### Request
Once the line with "get by id/rangekey" is found in the entries below, print it and each following line exactly, stopping after the line with "default cache service."; print nothing else.

───── Records provided ─────

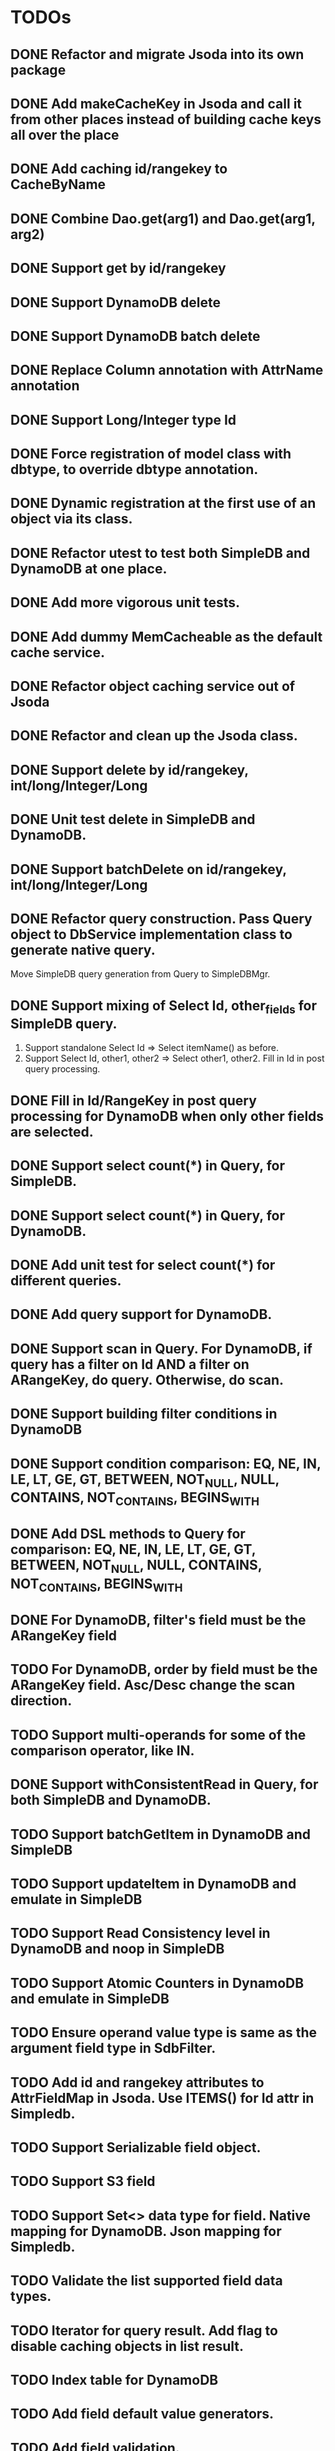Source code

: 
* TODOs
** DONE Refactor and migrate Jsoda into its own package
** DONE Add makeCacheKey in Jsoda and call it from other places instead of building cache keys all over the place
** DONE Add caching id/rangekey to CacheByName
** DONE Combine Dao.get(arg1) and Dao.get(arg1, arg2)
** DONE Support get by id/rangekey
** DONE Support DynamoDB delete
** DONE Support DynamoDB batch delete
** DONE Replace Column annotation with AttrName annotation
** DONE Support Long/Integer type Id
** DONE Force registration of model class with dbtype, to override dbtype annotation.
** DONE Dynamic registration at the first use of an object via its class.
** DONE Refactor utest to test both SimpleDB and DynamoDB at one place.
** DONE Add more vigorous unit tests.
** DONE Add dummy MemCacheable as the default cache service.
** DONE Refactor object caching service out of Jsoda
** DONE Refactor and clean up the Jsoda class.
** DONE Support delete by id/rangekey, int/long/Integer/Long
** DONE Unit test delete in SimpleDB and DynamoDB.
** DONE Support batchDelete on id/rangekey, int/long/Integer/Long
** DONE Refactor query construction.  Pass Query object to DbService implementation class to generate native query.
   Move SimpleDB query generation from Query to SimpleDBMgr.
** DONE Support mixing of Select Id, other_fields for SimpleDB query.
   1. Support standalone Select Id => Select itemName() as before.
   2. Support Select Id, other1, other2 => Select other1, other2.  Fill in Id in post query processing.
** DONE Fill in Id/RangeKey in post query processing for DynamoDB when only other fields are selected.
** DONE Support select count(*) in Query, for SimpleDB.
** DONE Support select count(*) in Query, for DynamoDB.
** DONE Add unit test for select count(*) for different queries.
** DONE Add query support for DynamoDB.
** DONE Support scan in Query.  For DynamoDB, if query has a filter on Id AND a filter on ARangeKey, do query.  Otherwise, do scan.
** DONE Support building filter conditions in DynamoDB
** DONE Support condition comparison: EQ, NE, IN, LE, LT, GE, GT, BETWEEN, NOT_NULL, NULL, CONTAINS, NOT_CONTAINS, BEGINS_WITH
** DONE Add DSL methods to Query for comparison: EQ, NE, IN, LE, LT, GE, GT, BETWEEN, NOT_NULL, NULL, CONTAINS, NOT_CONTAINS, BEGINS_WITH
** DONE For DynamoDB, filter's field must be the ARangeKey field
** TODO For DynamoDB, order by field must be the ARangeKey field.  Asc/Desc change the scan direction.
** TODO Support multi-operands for some of the comparison operator, like IN.
** DONE Support withConsistentRead in Query, for both SimpleDB and DynamoDB.
** TODO Support batchGetItem in DynamoDB and SimpleDB
** TODO Support updateItem in DynamoDB and emulate in SimpleDB
** TODO Support Read Consistency level in DynamoDB and noop in SimpleDB
** TODO Support Atomic Counters in DynamoDB and emulate in SimpleDB
** TODO Ensure operand value type is same as the argument field type in SdbFilter.
** TODO Add id and rangekey attributes to AttrFieldMap in Jsoda.  Use ITEMS() for Id attr in Simpledb.
** TODO Support Serializable field object.
** TODO Support S3 field
** TODO Support Set<> data type for field.  Native mapping for DynamoDB.  Json mapping for Simpledb.
** TODO Validate the list supported field data types.
** TODO Iterator for query result.  Add flag to disable caching objects in list result.
** TODO Index table for DynamoDB
** TODO Add field default value generators.
** TODO Add field validation.
** TODO Add simple S3 function to Jsoda.
** TODO Add S3 list iterator.
** TODO MemCache integration
**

─────

### The completed task
** DONE Support get by id/rangekey
** DONE Support DynamoDB delete
** DONE Support DynamoDB batch delete
** DONE Replace Column annotation with AttrName annotation
** DONE Support Long/Integer type Id
** DONE Force registration of model class with dbtype, to override dbtype annotation.
** DONE Dynamic registration at the first use of an object via its class.
** DONE Refactor utest to test both SimpleDB and DynamoDB at one place.
** DONE Add more vigorous unit tests.
** DONE Add dummy MemCacheable as the default cache service.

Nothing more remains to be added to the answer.